**ASSIGNMENT**
Copy out every line in the entries below that includes "down".

**RECORDS TO PROCESS**
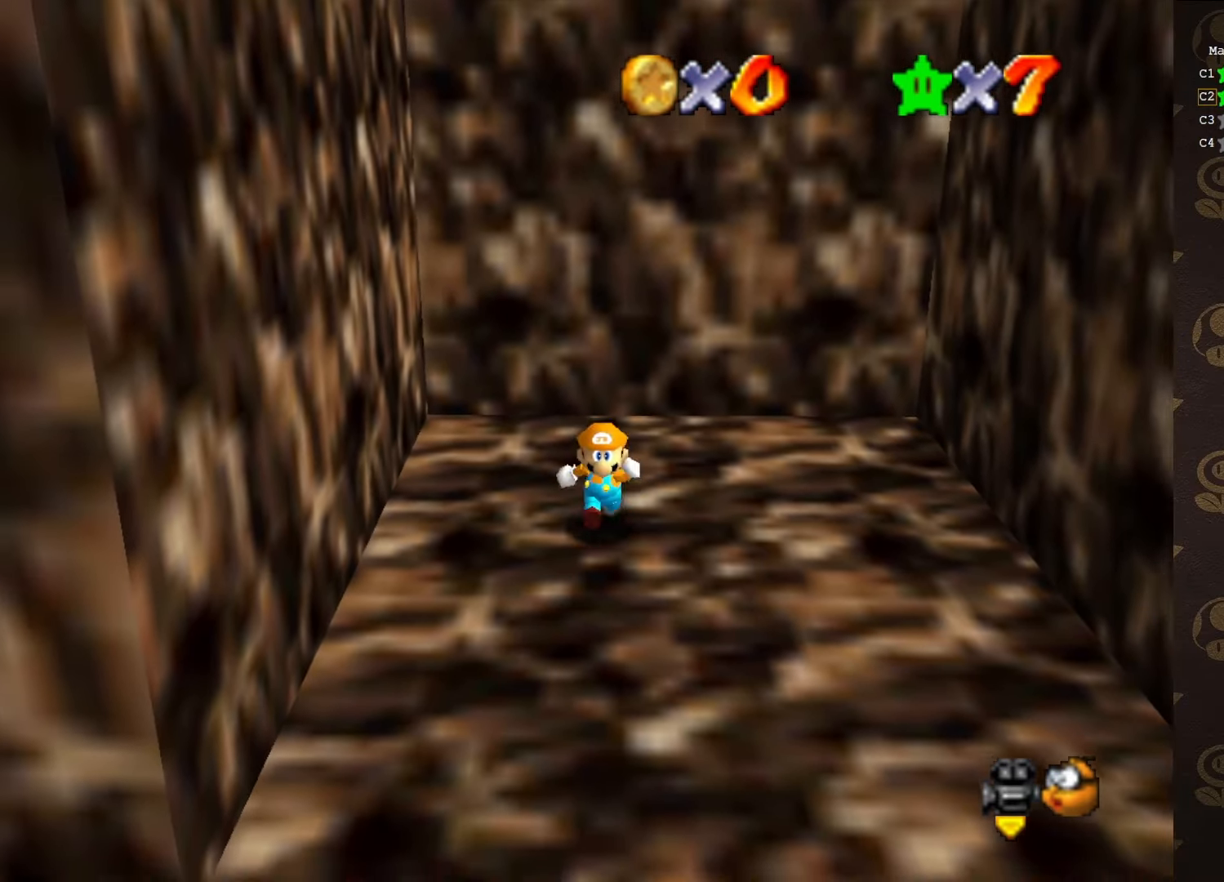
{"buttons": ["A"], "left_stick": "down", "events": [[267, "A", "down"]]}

---

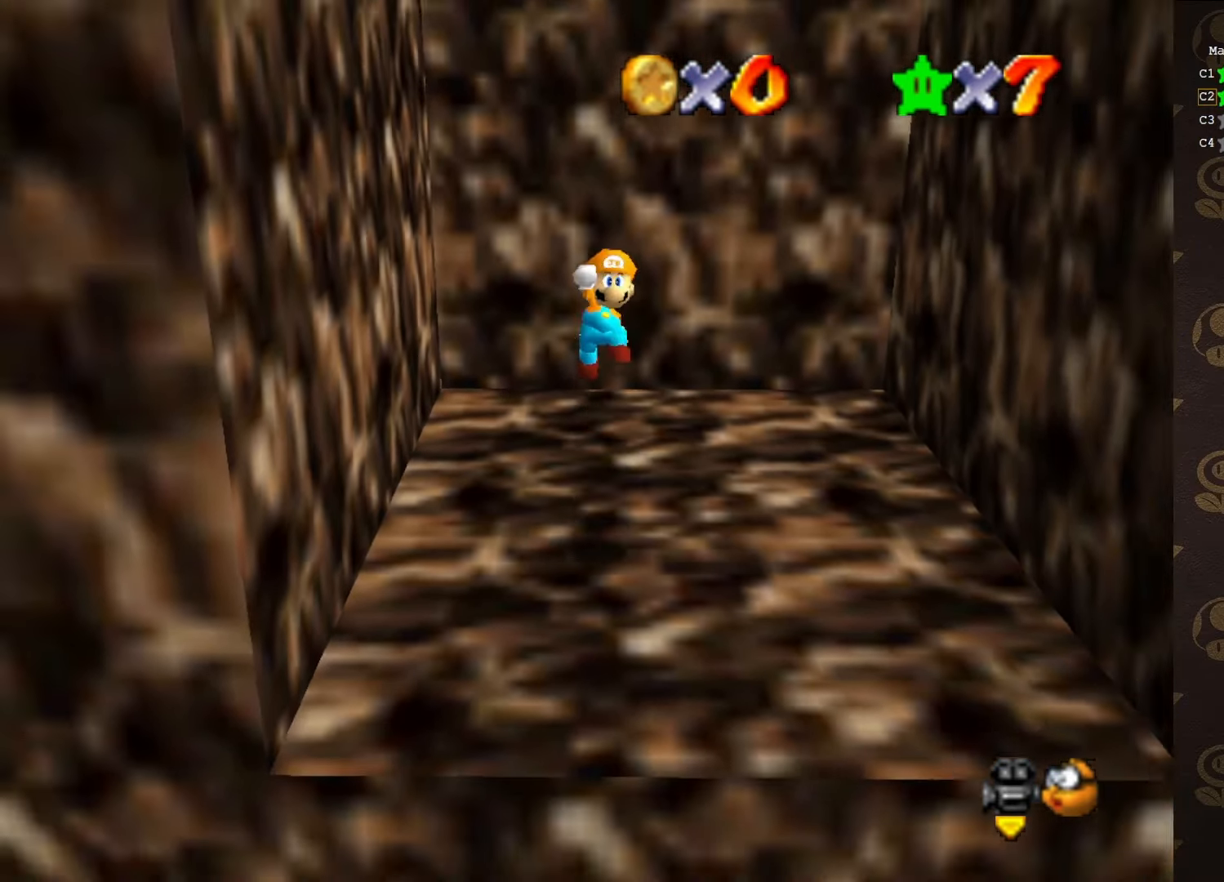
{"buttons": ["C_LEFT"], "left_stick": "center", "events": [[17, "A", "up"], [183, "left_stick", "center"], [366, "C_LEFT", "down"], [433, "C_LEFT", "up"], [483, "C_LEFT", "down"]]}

...

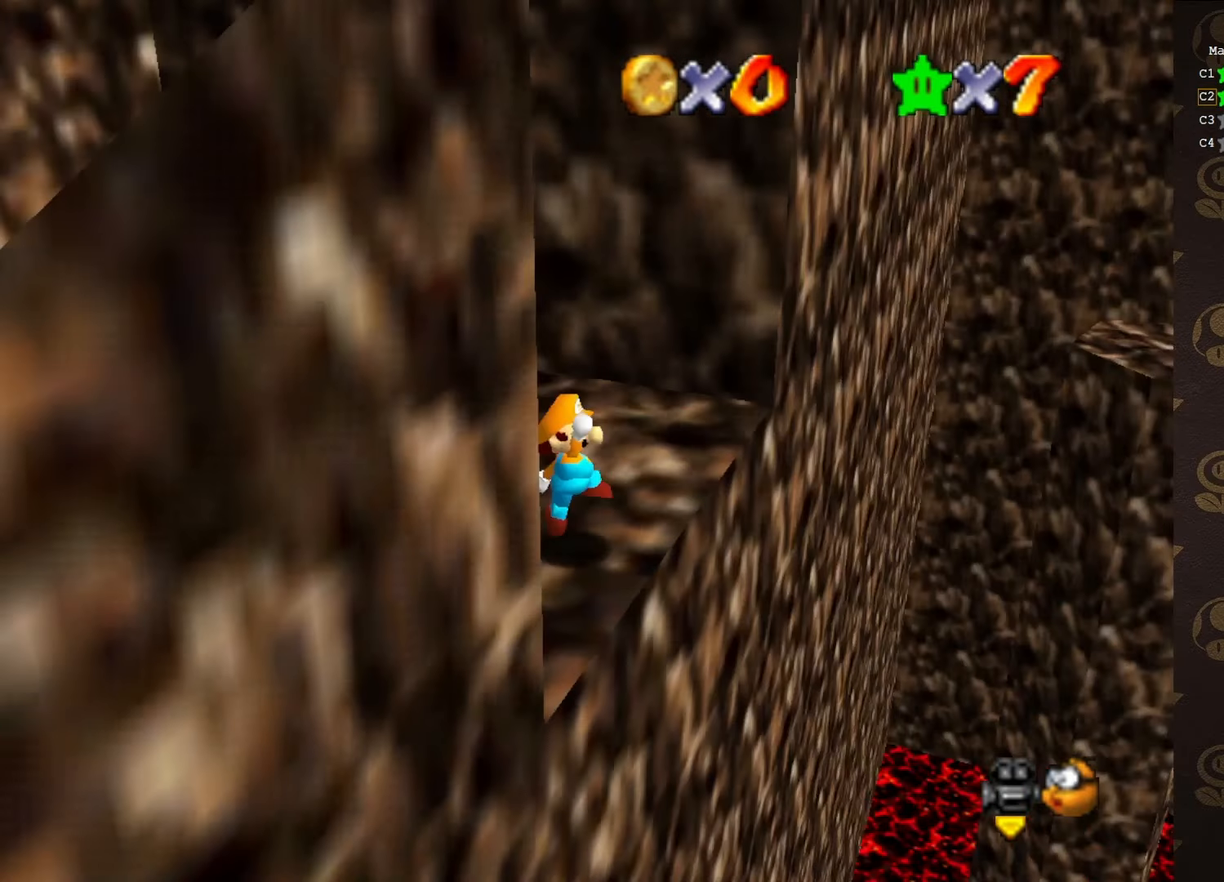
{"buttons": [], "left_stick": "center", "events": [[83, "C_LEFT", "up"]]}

**THE COMPLETED TASK**
{"buttons": ["A"], "left_stick": "down", "events": [[267, "A", "down"]]}
{"buttons": ["C_LEFT"], "left_stick": "center", "events": [[17, "A", "up"], [183, "left_stick", "center"], [366, "C_LEFT", "down"], [433, "C_LEFT", "up"], [483, "C_LEFT", "down"]]}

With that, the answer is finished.